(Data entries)

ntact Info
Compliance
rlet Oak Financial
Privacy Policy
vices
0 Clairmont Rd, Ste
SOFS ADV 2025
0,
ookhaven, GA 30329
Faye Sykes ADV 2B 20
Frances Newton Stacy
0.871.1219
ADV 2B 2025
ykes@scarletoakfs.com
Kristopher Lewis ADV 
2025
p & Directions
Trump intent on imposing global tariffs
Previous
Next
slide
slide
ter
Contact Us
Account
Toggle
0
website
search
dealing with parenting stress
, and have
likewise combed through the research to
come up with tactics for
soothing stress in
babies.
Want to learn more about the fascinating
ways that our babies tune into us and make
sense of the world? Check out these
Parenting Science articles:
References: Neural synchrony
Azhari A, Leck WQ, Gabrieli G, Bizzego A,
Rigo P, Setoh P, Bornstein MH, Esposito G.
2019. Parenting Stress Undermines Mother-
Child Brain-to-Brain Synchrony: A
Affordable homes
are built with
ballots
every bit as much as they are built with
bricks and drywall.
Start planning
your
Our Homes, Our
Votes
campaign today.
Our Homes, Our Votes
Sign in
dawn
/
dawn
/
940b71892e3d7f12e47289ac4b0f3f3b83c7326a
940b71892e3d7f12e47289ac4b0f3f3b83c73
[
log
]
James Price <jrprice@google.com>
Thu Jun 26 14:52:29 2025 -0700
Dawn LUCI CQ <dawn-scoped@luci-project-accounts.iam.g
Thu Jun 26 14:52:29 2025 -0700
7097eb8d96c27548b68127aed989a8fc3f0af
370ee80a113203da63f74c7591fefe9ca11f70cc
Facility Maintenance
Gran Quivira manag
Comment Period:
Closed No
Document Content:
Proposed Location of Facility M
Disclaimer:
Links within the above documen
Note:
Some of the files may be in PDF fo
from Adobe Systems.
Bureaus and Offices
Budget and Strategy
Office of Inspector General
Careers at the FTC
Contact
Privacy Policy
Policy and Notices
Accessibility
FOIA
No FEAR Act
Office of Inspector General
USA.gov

Work task → Rewrite the lines of the records above as a numbered list, starting with the first line and going on through the line that contains "sense of the world? Check out these". Leave out any blank lines.

Output of the exercise →
1. ntact Info
2. Compliance
3. rlet Oak Financial
4. Privacy Policy
5. vices
6. 0 Clairmont Rd, Ste
7. SOFS ADV 2025
8. 0,
9. ookhaven, GA 30329
10. Faye Sykes ADV 2B 20
11. Frances Newton Stacy
12. 0.871.1219
13. ADV 2B 2025
14. ykes@scarletoakfs.com
15. Kristopher Lewis ADV 
16. 2025
17. p & Directions
18. Trump intent on imposing global tariffs
19. Previous
20. Next
21. slide
22. slide
23. ter
24. Contact Us
25. Account
26. Toggle
27. 0
28. website
29. search
30. dealing with parenting stress
31. , and have
32. likewise combed through the research to
33. come up with tactics for
34. soothing stress in
35. babies.
36. Want to learn more about the fascinating
37. ways that our babies tune into us and make
38. sense of the world? Check out these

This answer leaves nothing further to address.